■ **Extrait du document**
Source Maleti O., Lugli M., Perrin M. Chirurgie du reflux veineux profond. EMC (Elsevier Masson SAS, Paris), Techniques chirurgicales - Chirurgie vasculaire, 43-163, 2009.
Dans l’étiologie secondaire où on identifie le syndrome post-thrombotique comme cause, c’est-à-dire que la valve a été détruite par la thrombose et ne peut être réparée. Dans l’étiologie congénitale, les valves sont absentes ou atrophiées, il en est donc de même. Il faut donc utiliser d’autres techniques chirurgicales :
- Transplantation. Taheri (USA) et Raju (USA) en1982 proposaient d’utiliser une veine du membre supérieur présentant une valve fonctionnelle que l’on pouvait prélever sans dommage et transplanter au membre inférieur (Fig. 24).
Une autre technique consiste à transposer la veine siège d’un reflux sur une autre veine du membre inférieur au-dessous de sa valve compétente (Fig. 25).
Fig.24. Transplantation d’un segment veineux valvulé (de haut en bas)
A ,B & C. On prélève un segment d’une veine du membre supérieur à l’aisselle, après avoir vérifié qu‘elle présentait une valve compétente.
On retire une longueur équivalente de la veine qui présente un reflux. Le segment de veine valvulée prélevé est transplanté. Ici, une seule anastomose (raccordement) est réalisée, la seconde qui sera réalisée ensuite, rétablit la continuité de l’axe veineux .On a donc interposé une valve compétente dans l’axe veineux « défaillant ».

■ **Consigne**
Poursuivez l'extrait sur la chirurgie du reflux veineux profond, en reprenant juste après sa dernière phrase. La liste n'intervient en rien ici.

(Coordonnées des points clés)
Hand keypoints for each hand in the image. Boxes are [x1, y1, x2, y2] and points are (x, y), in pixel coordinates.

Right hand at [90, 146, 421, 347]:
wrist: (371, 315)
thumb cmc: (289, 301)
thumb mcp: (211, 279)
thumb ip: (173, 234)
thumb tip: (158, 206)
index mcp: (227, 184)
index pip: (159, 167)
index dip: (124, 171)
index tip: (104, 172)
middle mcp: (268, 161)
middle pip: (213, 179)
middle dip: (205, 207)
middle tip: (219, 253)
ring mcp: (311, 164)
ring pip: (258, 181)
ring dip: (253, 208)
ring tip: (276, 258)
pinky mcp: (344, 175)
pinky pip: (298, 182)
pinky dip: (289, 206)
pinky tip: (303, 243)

■ **Votre réponse**
Source Maleti O., Lugli M., Perrin M. Chirurgie du reflux veineux profond. EMC (Elsevier Masson SAS, Paris), Techniques chirurgicales - Chirurgie vasculaire, 43-163
Fig. 25.Transposition d’une veine de la cuisse (A) :
B. La veine profonde axiale (celle du milieu) présente un reflux. La veine de gauche qui est la grande veine saphène a des valves compétentes.
C & D. On transpose la veine profonde axiale incompétente au dessous des valves compétentes de la grande veine saphène pour bénéficier de leur action anti reflux.
Source Maleti O., Lugli M., Perrin M. Chirurgie du reflux veineux profond. EMC (Elsevier Masson SAS, Paris)
- Transposition. C’est encore R. Kistner (USA) qui imagina cette technique en 1982.
- Néovalve. La création d’une néo valve avec le tissu veineux du sujet a été proposée par P. Plagnol (France) en 1999 et par O. Maleti (Italie) en 2002. (Fig. 26)
Les valves bioprothétiques sont toujours en cours d’expérimentation.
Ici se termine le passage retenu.